Viciado em Mimeógrafo

Short, camiseta, bonezinho, meia, tênis Conga, lancheira e uma sacola azul. Assim, eu era despachado para o pré-primário. Tem mais: garrafinha com suco de laranja e um pão com mortadela ou um pacotinho de Lanche Mirabel. Pronto, agora sim eu pareço uma criança dos anos 80.

Não diria que pão com mortadela seja saudável, mas, perto do que seria o primeiro vício (no meu caso, único) de qualquer pirralho oitentista, o inocente sanduíche escondia o incomum entusiasmo estudantil.
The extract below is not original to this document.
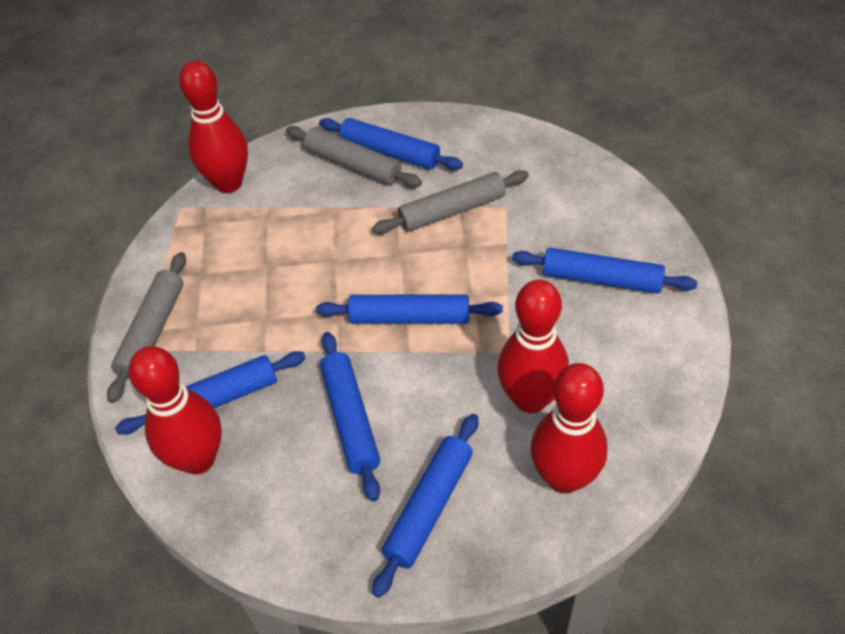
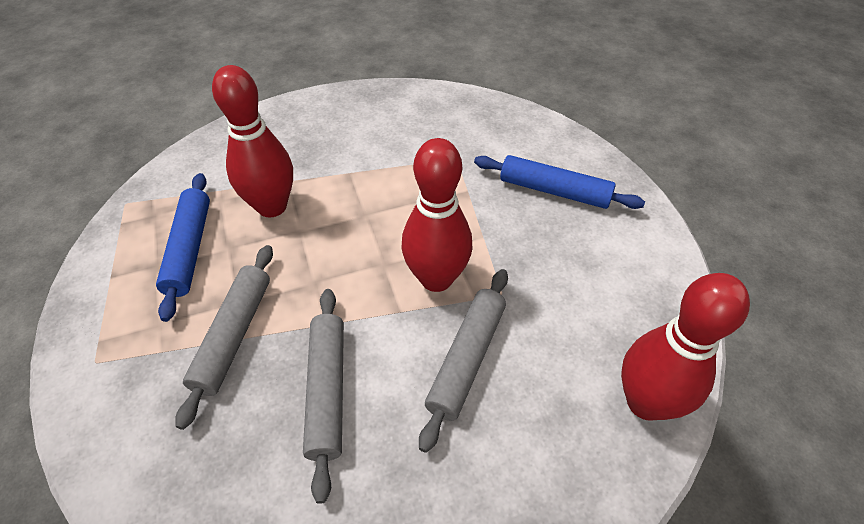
blue rolling pin: 6 -> 2
red bowling pin: 4 -> 3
A ameaça tóxica e totalmente incorreta era o inesquecível mimeógrafo. O aparelho, pai da fotocopiadora e avô da impressora, multiplicava os desenhos para colorir. Até aí, beleza. Acontece que a geringonça era abastecida com álcool. O cheiro do líquido impregnava em toda a sala de aula, inclusive no pátio, inclusive na cozinha, inclusive no banheiro, inclusive no escritório, inclusive na rua...

A distribuição da folha era uma inocente permissividade, um experimento antropológico, a própria implementação da engenharia social ou os reflexos dos loucos anos 60. Talvez, esse fosse um ato deliberado de minha professora — quem, todos os alunos, desavisadamente chamavam de “tia”.
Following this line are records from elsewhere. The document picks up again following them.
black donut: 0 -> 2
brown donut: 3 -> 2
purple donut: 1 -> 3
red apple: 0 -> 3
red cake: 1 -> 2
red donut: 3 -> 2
Aquele cheiro de álcool, que tomava conta do ambiente escolar, devia viciar também as professoras, a diretora, o pessoal da administração, as tias da cozinha, as moças da limpeza e quem passasse em frente ao prédio escolar. Resultado: primeiro vinha a euforia (como em Woodstock); depois, um sono incontrolável. O saudoso mimeógrafo disseminava um aspecto de envenenamento coletivo (como em alguma seita de algum guru doidão).

Sempre que a traquitana era posta para rodar, o clima na escolinha, magicamente, melhorava muito. Tudo ficava mais colorido (além dos desenhos) e todos, de repente, ficavam mais felizes. Acho até que a professorinha, sabendo dos efeitos alucinógenos dos vapores etílicos no cérebro, num acordo tácito, fazia uma concessão ao prazer proibido. Agora entendo a profusão de folhas para pintar, bem como a nossa “criatividade” psicodélica para colorir alguns objetos em cores absurdas. Também chamava a atenção e agora compreendo a volúpia com que a “tia” rodava mais, mais, mais e mais aquele encharcado mimeógrafo.

Ainda hoje, creio que muitas crianças que choram quando vão para o primeiro ano, não é pelo trauma da separação da mãe, mas de saudades do cheiro do mimeógrafo.